Exercise requirements → Please retype the records below exactly, omitting any images.

Material shown →
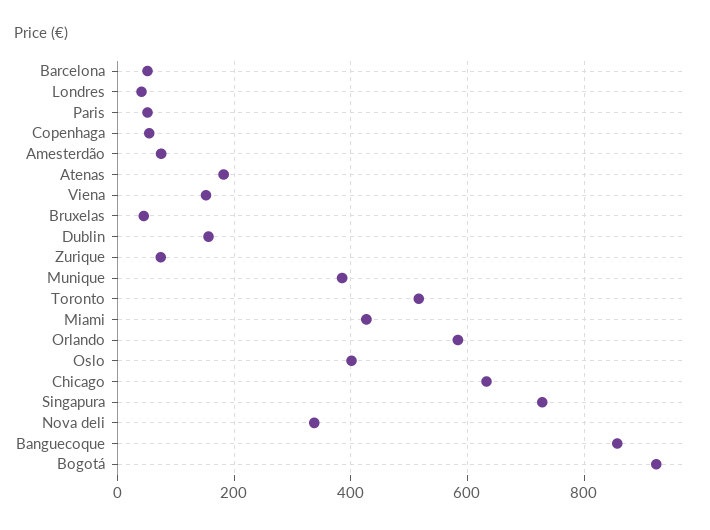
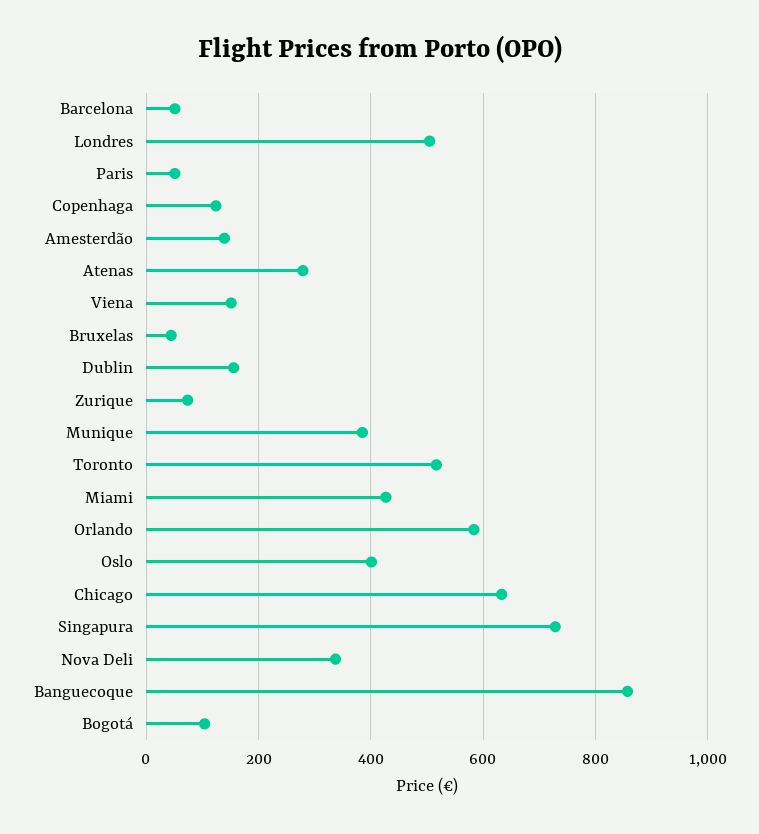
  {
    "Barcelona": 60,
-   "Londres": 40,
+   "Londres": 500,
    "Paris": 60,
-   "Copenhaga": 60,
+   "Copenhaga": 120,
-   "Amesterdão": 80,
+   "Amesterdão": 140,
-   "Atenas": 180,
+   "Atenas": 280,
    "Viena": 160,
    "Bruxelas": 40,
    "Dublin": 160,
    "Zurique": 80,
    "Munique": 380,
    "Toronto": 520,
    "Miami": 420,
    "Orlando": 580,
    "Oslo": 400,
    "Chicago": 640,
    "Singapura": 720,
    "Nova deli": 340,
    "Banguecoque": 860,
-   "Bogotá": 920
+   "Bogotá": 100
  }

Answer box →
  {
    "Barcelona": 60,
-   "Londres": 40,
+   "Londres": 500,
    "Paris": 60,
-   "Copenhaga": 60,
+   "Copenhaga": 120,
-   "Amesterdão": 80,
+   "Amesterdão": 140,
-   "Atenas": 180,
+   "Atenas": 280,
    "Viena": 160,
    "Bruxelas": 40,
    "Dublin": 160,
    "Zurique": 80,
    "Munique": 380,
    "Toronto": 520,
    "Miami": 420,
    "Orlando": 580,
    "Oslo": 400,
    "Chicago": 640,
    "Singapura": 720,
    "Nova deli": 340,
    "Banguecoque": 860,
-   "Bogotá": 920
+   "Bogotá": 100
  }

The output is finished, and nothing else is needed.